### What is needed
Return the full listing unchanged, excluding any images it contains.
START Data shown
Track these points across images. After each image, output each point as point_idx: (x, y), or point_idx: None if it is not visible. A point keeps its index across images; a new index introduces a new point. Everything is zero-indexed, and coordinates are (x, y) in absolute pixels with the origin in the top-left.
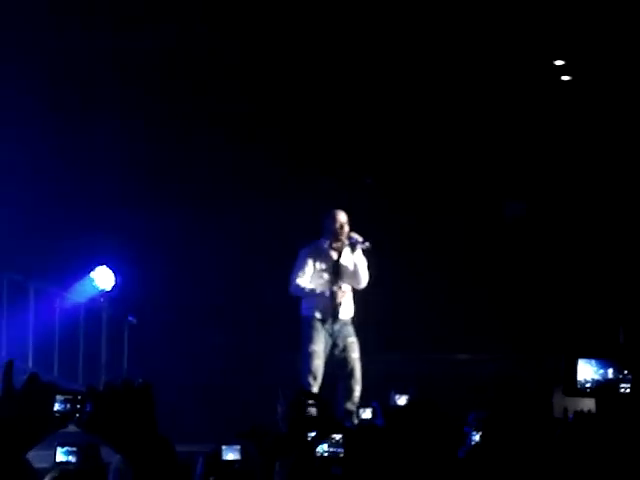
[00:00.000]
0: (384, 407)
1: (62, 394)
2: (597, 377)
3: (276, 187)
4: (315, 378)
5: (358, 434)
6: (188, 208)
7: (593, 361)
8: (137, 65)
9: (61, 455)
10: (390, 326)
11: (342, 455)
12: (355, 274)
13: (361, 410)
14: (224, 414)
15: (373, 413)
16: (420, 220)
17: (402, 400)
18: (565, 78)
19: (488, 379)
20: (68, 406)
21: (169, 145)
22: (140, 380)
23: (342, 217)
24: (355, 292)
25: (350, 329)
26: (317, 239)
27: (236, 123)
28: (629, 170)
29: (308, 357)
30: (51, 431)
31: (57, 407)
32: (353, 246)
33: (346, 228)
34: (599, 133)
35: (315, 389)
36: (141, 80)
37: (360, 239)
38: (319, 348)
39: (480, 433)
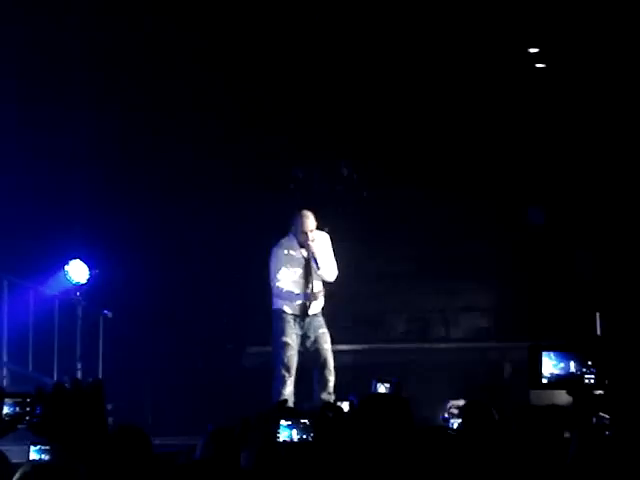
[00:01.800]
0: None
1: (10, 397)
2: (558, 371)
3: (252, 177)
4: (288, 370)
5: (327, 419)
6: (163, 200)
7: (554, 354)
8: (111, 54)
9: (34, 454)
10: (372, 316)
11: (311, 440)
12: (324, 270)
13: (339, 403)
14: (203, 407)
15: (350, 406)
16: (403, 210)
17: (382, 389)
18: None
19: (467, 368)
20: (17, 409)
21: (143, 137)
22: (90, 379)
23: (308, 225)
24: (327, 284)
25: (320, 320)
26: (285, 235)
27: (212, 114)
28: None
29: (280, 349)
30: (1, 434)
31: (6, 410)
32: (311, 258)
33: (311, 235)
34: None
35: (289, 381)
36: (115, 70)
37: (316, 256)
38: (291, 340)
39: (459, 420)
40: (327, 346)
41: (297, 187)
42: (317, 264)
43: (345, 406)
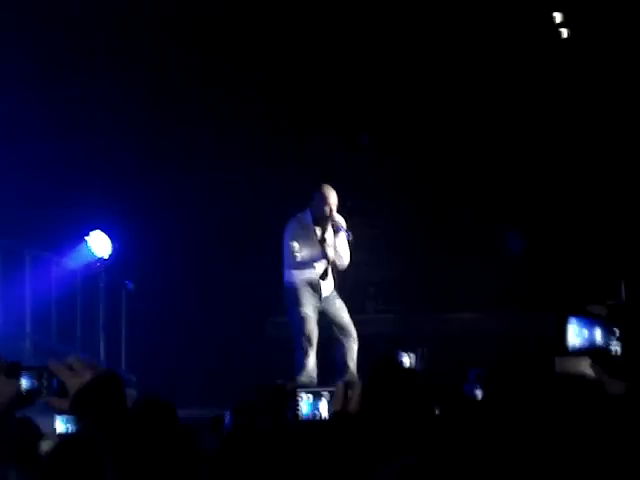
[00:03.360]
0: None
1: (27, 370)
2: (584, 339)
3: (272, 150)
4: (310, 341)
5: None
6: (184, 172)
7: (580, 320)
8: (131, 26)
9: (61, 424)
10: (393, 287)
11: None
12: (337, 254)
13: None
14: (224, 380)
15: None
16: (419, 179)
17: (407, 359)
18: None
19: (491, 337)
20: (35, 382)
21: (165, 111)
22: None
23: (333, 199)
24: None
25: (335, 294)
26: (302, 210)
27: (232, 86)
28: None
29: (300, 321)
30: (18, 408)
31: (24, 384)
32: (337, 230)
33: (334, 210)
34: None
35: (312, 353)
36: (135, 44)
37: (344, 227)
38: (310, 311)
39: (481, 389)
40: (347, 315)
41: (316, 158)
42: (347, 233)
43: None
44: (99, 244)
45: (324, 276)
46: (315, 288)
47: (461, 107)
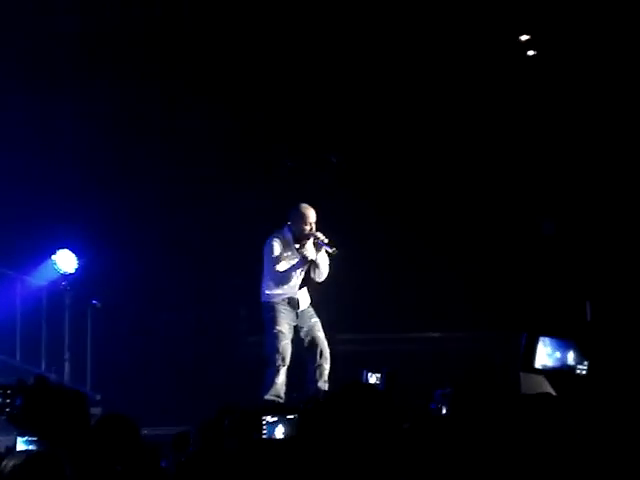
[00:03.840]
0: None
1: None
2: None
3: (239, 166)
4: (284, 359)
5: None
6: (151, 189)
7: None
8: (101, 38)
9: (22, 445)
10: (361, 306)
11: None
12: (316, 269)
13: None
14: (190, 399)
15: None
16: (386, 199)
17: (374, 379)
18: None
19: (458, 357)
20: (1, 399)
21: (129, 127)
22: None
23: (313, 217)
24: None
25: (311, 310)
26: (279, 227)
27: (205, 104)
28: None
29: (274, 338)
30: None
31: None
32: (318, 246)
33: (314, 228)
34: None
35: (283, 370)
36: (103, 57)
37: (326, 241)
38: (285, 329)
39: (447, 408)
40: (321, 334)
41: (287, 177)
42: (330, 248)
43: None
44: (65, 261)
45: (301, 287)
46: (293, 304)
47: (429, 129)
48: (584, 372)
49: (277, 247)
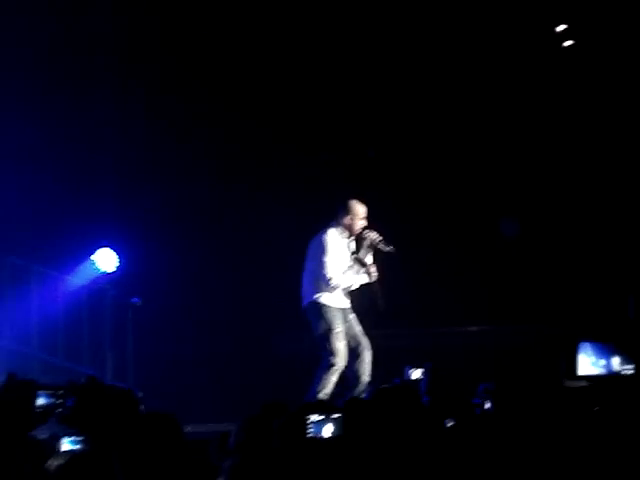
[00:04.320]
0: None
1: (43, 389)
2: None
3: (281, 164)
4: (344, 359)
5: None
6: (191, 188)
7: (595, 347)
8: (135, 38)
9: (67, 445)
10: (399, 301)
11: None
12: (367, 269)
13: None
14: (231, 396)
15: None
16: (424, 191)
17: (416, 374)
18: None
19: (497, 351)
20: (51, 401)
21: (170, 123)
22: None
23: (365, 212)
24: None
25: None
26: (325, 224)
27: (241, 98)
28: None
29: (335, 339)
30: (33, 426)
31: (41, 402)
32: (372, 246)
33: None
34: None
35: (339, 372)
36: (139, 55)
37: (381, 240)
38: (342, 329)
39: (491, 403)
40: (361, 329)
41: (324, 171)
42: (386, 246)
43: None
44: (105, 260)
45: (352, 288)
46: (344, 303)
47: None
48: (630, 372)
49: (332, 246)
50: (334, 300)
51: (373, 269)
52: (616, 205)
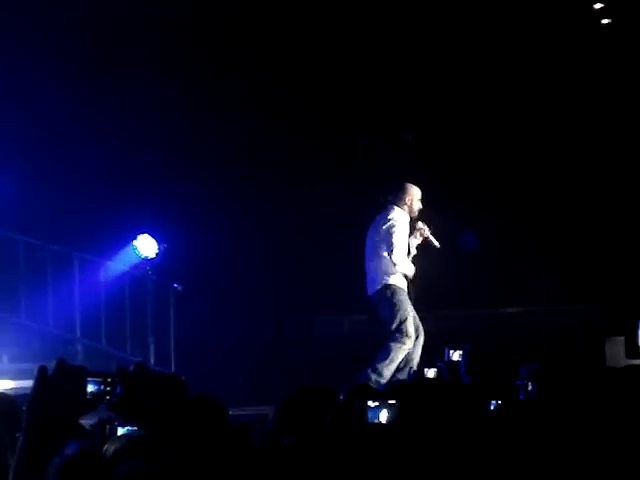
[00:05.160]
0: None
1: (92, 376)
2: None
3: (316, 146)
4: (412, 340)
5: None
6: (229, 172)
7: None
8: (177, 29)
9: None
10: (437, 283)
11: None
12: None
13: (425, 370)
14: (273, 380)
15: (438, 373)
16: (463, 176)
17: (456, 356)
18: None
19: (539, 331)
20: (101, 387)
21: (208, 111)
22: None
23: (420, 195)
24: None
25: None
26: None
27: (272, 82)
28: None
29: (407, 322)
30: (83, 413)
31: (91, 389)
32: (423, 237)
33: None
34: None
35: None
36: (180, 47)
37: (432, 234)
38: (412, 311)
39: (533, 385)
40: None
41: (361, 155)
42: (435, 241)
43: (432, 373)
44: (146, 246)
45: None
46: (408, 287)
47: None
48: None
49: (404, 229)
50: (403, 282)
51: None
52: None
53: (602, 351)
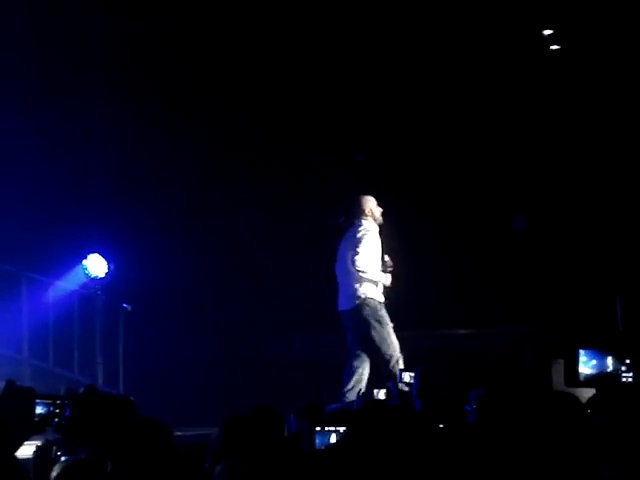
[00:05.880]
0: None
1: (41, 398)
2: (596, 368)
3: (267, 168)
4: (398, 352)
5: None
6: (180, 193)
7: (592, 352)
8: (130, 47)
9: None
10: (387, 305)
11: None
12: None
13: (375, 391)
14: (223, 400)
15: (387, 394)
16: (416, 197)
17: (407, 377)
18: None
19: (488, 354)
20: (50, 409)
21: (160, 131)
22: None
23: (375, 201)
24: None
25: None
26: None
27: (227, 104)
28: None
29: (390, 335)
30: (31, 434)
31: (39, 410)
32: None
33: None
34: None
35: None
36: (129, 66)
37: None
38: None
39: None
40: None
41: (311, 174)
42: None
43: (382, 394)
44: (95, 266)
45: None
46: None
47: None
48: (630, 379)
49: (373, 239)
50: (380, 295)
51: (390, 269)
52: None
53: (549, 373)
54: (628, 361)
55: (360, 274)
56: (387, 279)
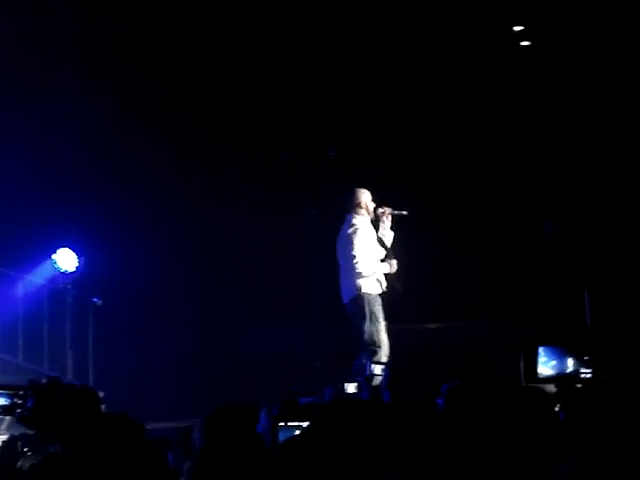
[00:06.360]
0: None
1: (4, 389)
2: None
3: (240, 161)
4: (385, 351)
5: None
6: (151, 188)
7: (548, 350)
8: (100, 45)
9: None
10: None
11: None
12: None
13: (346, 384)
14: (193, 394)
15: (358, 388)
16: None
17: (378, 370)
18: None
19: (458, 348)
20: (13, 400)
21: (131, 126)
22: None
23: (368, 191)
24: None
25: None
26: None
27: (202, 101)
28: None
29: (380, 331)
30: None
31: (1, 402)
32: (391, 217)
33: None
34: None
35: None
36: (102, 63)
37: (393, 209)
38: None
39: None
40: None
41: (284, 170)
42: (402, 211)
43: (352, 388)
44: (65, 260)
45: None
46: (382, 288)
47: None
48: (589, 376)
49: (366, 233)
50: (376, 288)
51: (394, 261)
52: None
END Data shown
### Your response
Track these points across images. After each image, output each point as point_idx: (x, y), or point_idx: None if it is not visible. A point keeps its index across images; a new index introduces a new point. Everything is zero-indexed, and coordinates are (x, y) in absolute pixels with the origin in the top-left.
[00:00.000]
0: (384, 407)
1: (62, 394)
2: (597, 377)
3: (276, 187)
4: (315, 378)
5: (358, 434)
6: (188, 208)
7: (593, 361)
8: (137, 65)
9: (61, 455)
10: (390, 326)
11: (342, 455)
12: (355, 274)
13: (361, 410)
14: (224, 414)
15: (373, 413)
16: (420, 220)
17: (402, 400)
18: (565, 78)
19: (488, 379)
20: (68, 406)
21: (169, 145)
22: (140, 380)
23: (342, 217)
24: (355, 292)
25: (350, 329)
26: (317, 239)
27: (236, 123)
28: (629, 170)
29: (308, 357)
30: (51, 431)
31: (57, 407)
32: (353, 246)
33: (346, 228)
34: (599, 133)
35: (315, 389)
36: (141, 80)
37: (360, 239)
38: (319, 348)
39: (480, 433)
[00:01.800]
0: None
1: (10, 397)
2: (558, 371)
3: (252, 177)
4: (288, 370)
5: (327, 419)
6: (163, 200)
7: (554, 354)
8: (111, 54)
9: (34, 454)
10: (372, 316)
11: (311, 440)
12: (324, 270)
13: (339, 403)
14: (203, 407)
15: (350, 406)
16: (403, 210)
17: (382, 389)
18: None
19: (467, 368)
20: (17, 409)
21: (143, 137)
22: (90, 379)
23: (308, 225)
24: (327, 284)
25: (320, 320)
26: (285, 235)
27: (212, 114)
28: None
29: (280, 349)
30: (1, 434)
31: (6, 410)
32: (311, 258)
33: (311, 235)
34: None
35: (289, 381)
36: (115, 70)
37: (316, 256)
38: (291, 340)
39: (459, 420)
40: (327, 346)
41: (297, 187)
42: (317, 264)
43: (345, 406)
[00:03.360]
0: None
1: (27, 370)
2: (584, 339)
3: (272, 150)
4: (310, 341)
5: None
6: (184, 172)
7: (580, 320)
8: (131, 26)
9: (61, 424)
10: (393, 287)
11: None
12: (337, 254)
13: None
14: (224, 380)
15: None
16: (419, 179)
17: (407, 359)
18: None
19: (491, 337)
20: (35, 382)
21: (165, 111)
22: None
23: (333, 199)
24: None
25: (335, 294)
26: (302, 210)
27: (232, 86)
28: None
29: (300, 321)
30: (18, 408)
31: (24, 384)
32: (337, 230)
33: (334, 210)
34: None
35: (312, 353)
36: (135, 44)
37: (344, 227)
38: (310, 311)
39: (481, 389)
40: (347, 315)
41: (316, 158)
42: (347, 233)
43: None
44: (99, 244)
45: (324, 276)
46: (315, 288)
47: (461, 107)
[00:03.840]
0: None
1: None
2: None
3: (239, 166)
4: (284, 359)
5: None
6: (151, 189)
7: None
8: (101, 38)
9: (22, 445)
10: (361, 306)
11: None
12: (316, 269)
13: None
14: (190, 399)
15: None
16: (386, 199)
17: (374, 379)
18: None
19: (458, 357)
20: (1, 399)
21: (129, 127)
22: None
23: (313, 217)
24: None
25: (311, 310)
26: (279, 227)
27: (205, 104)
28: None
29: (274, 338)
30: None
31: None
32: (318, 246)
33: (314, 228)
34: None
35: (283, 370)
36: (103, 57)
37: (326, 241)
38: (285, 329)
39: (447, 408)
40: (321, 334)
41: (287, 177)
42: (330, 248)
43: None
44: (65, 261)
45: (301, 287)
46: (293, 304)
47: (429, 129)
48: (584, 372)
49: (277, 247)
[00:04.320]
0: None
1: (43, 389)
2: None
3: (281, 164)
4: (344, 359)
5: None
6: (191, 188)
7: (595, 347)
8: (135, 38)
9: (67, 445)
10: (399, 301)
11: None
12: (367, 269)
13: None
14: (231, 396)
15: None
16: (424, 191)
17: (416, 374)
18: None
19: (497, 351)
20: (51, 401)
21: (170, 123)
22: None
23: (365, 212)
24: None
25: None
26: (325, 224)
27: (241, 98)
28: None
29: (335, 339)
30: (33, 426)
31: (41, 402)
32: (372, 246)
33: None
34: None
35: (339, 372)
36: (139, 55)
37: (381, 240)
38: (342, 329)
39: (491, 403)
40: (361, 329)
41: (324, 171)
42: (386, 246)
43: None
44: (105, 260)
45: (352, 288)
46: (344, 303)
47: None
48: (630, 372)
49: (332, 246)
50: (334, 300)
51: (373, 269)
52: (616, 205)
[00:05.160]
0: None
1: (92, 376)
2: None
3: (316, 146)
4: (412, 340)
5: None
6: (229, 172)
7: None
8: (177, 29)
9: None
10: (437, 283)
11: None
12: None
13: (425, 370)
14: (273, 380)
15: (438, 373)
16: (463, 176)
17: (456, 356)
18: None
19: (539, 331)
20: (101, 387)
21: (208, 111)
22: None
23: (420, 195)
24: None
25: None
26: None
27: (272, 82)
28: None
29: (407, 322)
30: (83, 413)
31: (91, 389)
32: (423, 237)
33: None
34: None
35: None
36: (180, 47)
37: (432, 234)
38: (412, 311)
39: (533, 385)
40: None
41: (361, 155)
42: (435, 241)
43: (432, 373)
44: (146, 246)
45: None
46: (408, 287)
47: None
48: None
49: (404, 229)
50: (403, 282)
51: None
52: None
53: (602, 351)
[00:05.880]
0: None
1: (41, 398)
2: (596, 368)
3: (267, 168)
4: (398, 352)
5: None
6: (180, 193)
7: (592, 352)
8: (130, 47)
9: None
10: (387, 305)
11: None
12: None
13: (375, 391)
14: (223, 400)
15: (387, 394)
16: (416, 197)
17: (407, 377)
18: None
19: (488, 354)
20: (50, 409)
21: (160, 131)
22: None
23: (375, 201)
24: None
25: None
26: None
27: (227, 104)
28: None
29: (390, 335)
30: (31, 434)
31: (39, 410)
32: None
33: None
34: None
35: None
36: (129, 66)
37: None
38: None
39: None
40: None
41: (311, 174)
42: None
43: (382, 394)
44: (95, 266)
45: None
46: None
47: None
48: (630, 379)
49: (373, 239)
50: (380, 295)
51: (390, 269)
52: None
53: (549, 373)
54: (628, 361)
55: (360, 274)
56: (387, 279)
[00:06.360]
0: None
1: (4, 389)
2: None
3: (240, 161)
4: (385, 351)
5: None
6: (151, 188)
7: (548, 350)
8: (100, 45)
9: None
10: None
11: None
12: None
13: (346, 384)
14: (193, 394)
15: (358, 388)
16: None
17: (378, 370)
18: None
19: (458, 348)
20: (13, 400)
21: (131, 126)
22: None
23: (368, 191)
24: None
25: None
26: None
27: (202, 101)
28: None
29: (380, 331)
30: None
31: (1, 402)
32: (391, 217)
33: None
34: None
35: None
36: (102, 63)
37: (393, 209)
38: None
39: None
40: None
41: (284, 170)
42: (402, 211)
43: (352, 388)
44: (65, 260)
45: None
46: (382, 288)
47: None
48: (589, 376)
49: (366, 233)
50: (376, 288)
51: (394, 261)
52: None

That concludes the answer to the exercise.